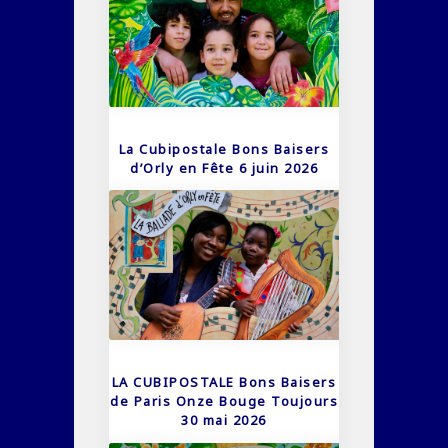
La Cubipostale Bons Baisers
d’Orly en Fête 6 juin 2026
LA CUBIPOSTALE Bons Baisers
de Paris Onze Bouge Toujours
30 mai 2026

####

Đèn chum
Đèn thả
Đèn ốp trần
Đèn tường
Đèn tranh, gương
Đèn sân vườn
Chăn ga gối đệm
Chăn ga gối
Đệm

####

* O ĆWICZENIU *
Podaj liczbę wierszy powyżej, w których występuje słowo „Baisers”. Odpowiedz wyłącznie liczbą.

* ROZWIĄZANIE *
2